Quando a tarde veio, dormi um pouco. Ao levantar-me, imersa em reflexões, telefonei à minha irmã, comentei com ela, acerca de aspectos de estudos e interesse nas histórias sagradas e suas entrelinhas, leituras de publicações contemporâneas que abordam histórias de Jesus, Maria, Maria Madalena. Mencionei roteiros sacros interessantes, muito buscados atualmente. E, alguns que têm à frente pessoas comprometidas com a reverência a estes nossos antecedentes que guardaram sabedorias que um dia seriam consideradas milenares, ou que se perderiam no tempo, nas inquisições, nas proibições dos homens e suas interpretações diversas da história crística. Falei de roteiros que contemplam visitas a caminhos, templos, cavernas, capelas, monumentos, lápides, recantos e espaços plenos em significado, força, bênçãos, guardadores de revelações aos porta-vozes irmãos no tempo, para trazer à tona ou inspirar reverência e respeito, como por exemplo, um dos que muito espero conhecer, o Labirinto de Chartres, na França, cujas pétalas e significado têm mudado e fortalecido minha maneira de rezar o Pai Nosso. Labirinto que tatuei no peito, com freqüência mencionado por mim, desde que dele tomei conhecimento, através dos livros da estudiosa Kathleen McGowan (a quem muito admiro), a mim tão bem recomendados, há algum tempo, por outra buscadora, a amiga Heloísa Monteiro.
Diante das inúmeras especulações em torno de muitos destes lugares, histórias que se prendem a detalhes sem importância sagrada, que muitas vezes são as que tomam lugar à mídia com sensacionalismo e espetáculo, sendo em seguida, deixadas de lado e esquecidos pela maioria, continuei minha conversa fraterna, tratando um pouco da riqueza que envolve as mulheres bíblicas que amaram a Deus, assim diria, quase parafraseando o título do livro de Elizabeth George, para designar mulheres de fé e verdades espirituais próprias, que nos denotam emoção e inspiração através de lições práticas de suas vidas, em que, enfrentando desafios de vida, foram levadas às escolhas próprias e talvez, pela fé e intuição que as cercaram, as escolhas certas. Ao lado destas, os discípulos de Jesus - o que para mim, vale lembrar, indubitavelmente inclui Maria Madalena – companheiros, seguidores, respeitáveis, respeitados, responsáveis seres em comunhão com idéias, ideais e conhecimentos do Cristo, num patamar trino, com estas duas vertentes outra mulher sábia se destaca, inigualável, pela característica adicional - mãe, tão incondicionalmente exercida, em caráter eterno de invocações em torno do mundo, muito além do seu tempo, Maria.
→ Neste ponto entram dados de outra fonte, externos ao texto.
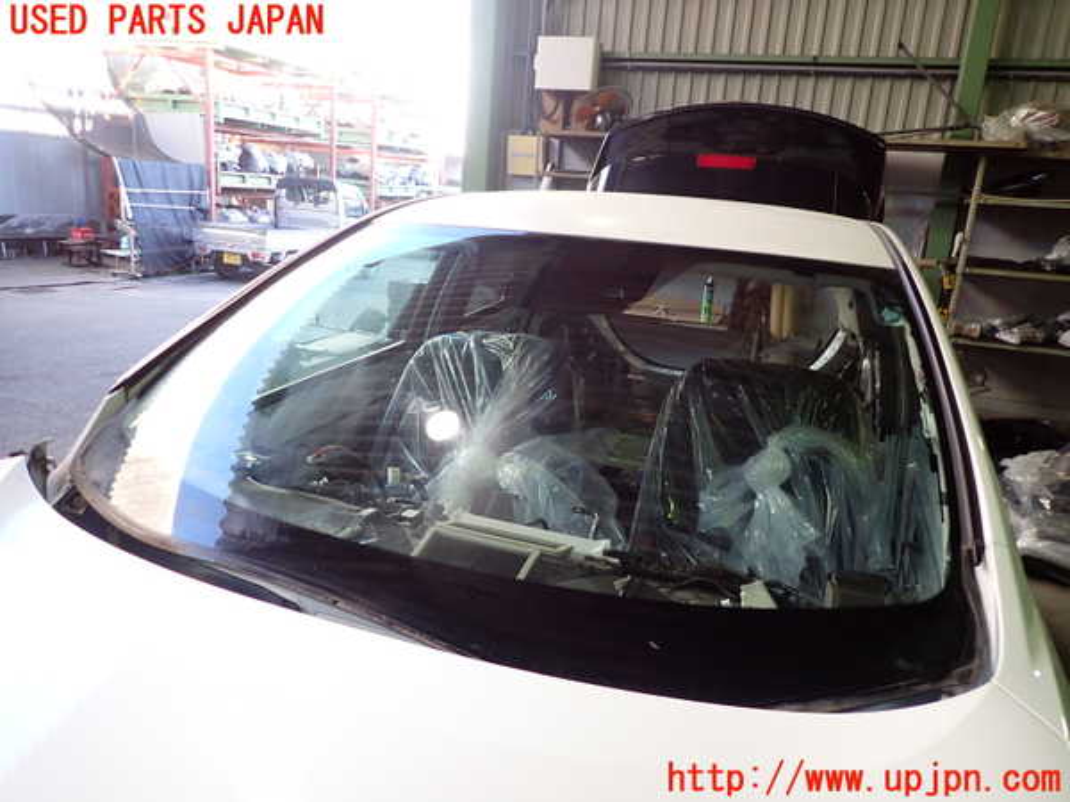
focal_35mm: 25
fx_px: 773
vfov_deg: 54.9
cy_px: 401
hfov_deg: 69.4
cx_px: 535
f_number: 2
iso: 200
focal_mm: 4.5
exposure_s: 1/125
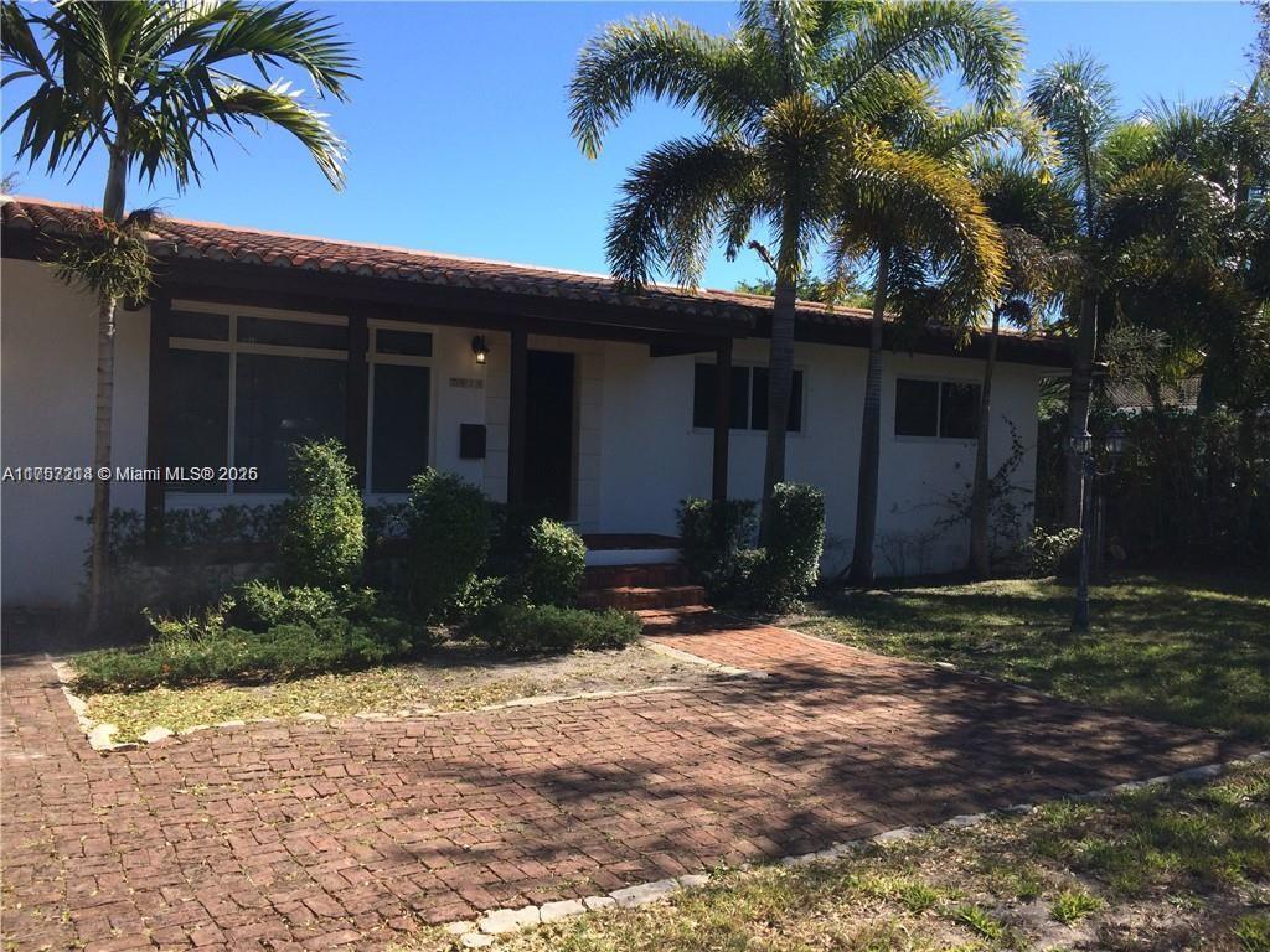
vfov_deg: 46.8
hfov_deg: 60.0
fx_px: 1101
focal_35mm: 30
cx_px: 635
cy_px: 476
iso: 32
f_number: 2.2
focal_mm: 4.12
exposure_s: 1/1208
No decorrer da conversa, nas múltiplas e quase sempre prolixas (como de costume!), falas com minha interlocutora, ouvi a indagação: “mas você está indo contra o Evangelho?” No silêncio interno que me tomou nos últimos dois dias, quase um retiro (in)voluntário (“in” de propriamente interno mesmo), para que eu pudesse contatar em mim, algo (pretensamente ou não) mais genuíno que o automático e frenético expressar dos dias corridos, com suas manifestações do ego, vaidosas, insensatas, pouco delicadas ou insensíveis, por vezes, fiz um momentâneo silêncio e respondi: “Não. Trata-se exatamente do contrário”. Pouco, depois ao desligar, fortaleci, interiormente a continuação da resposta: compreender o valioso conteúdo deste texto (também), sem no entanto, me furtar a crer no sem número de informações complementares que se perderam através dos tempos, documentos tais, ou sabedorias igualmente milenares passíveis de respeito, consciência e reverência, na intenção reta de nos ajudar no aperfeiçoamento do ser, na compreensão e no resgate do sagrado feminino, tolhido ou mutilado, esquecido ou trancafiado atrás de seculares muralhas reais ou não, em santuários de conhecimento e poder ou nos mais simples casebres e cabanas, do mundo inteiro, na espera da ressurreição em benefício da vida integral.
Neste breve relato ou manifesto, expresso minha gratidão aos incansáveis buscadores de consciência, em sonho ou verdade, antropólogos de alma, homens e mulheres, estudiosos à sós ou em grupo, que doam suas vidas à compreensão e ao contato com a sabedoria divina. Sabedoria que, unindo, alma e coração, ultrapassa limites da fragilidade do corpo e da humana designação de fronteiras entre os povos para quem sabe, imprimir na própria história e na do universo, um contato de refinada grandeza, que alcança o espírito. Santo em profundidade. Além de todos nós. Que assim seja. Pois, no humano, ninguém possui o conhecimento em totalidade.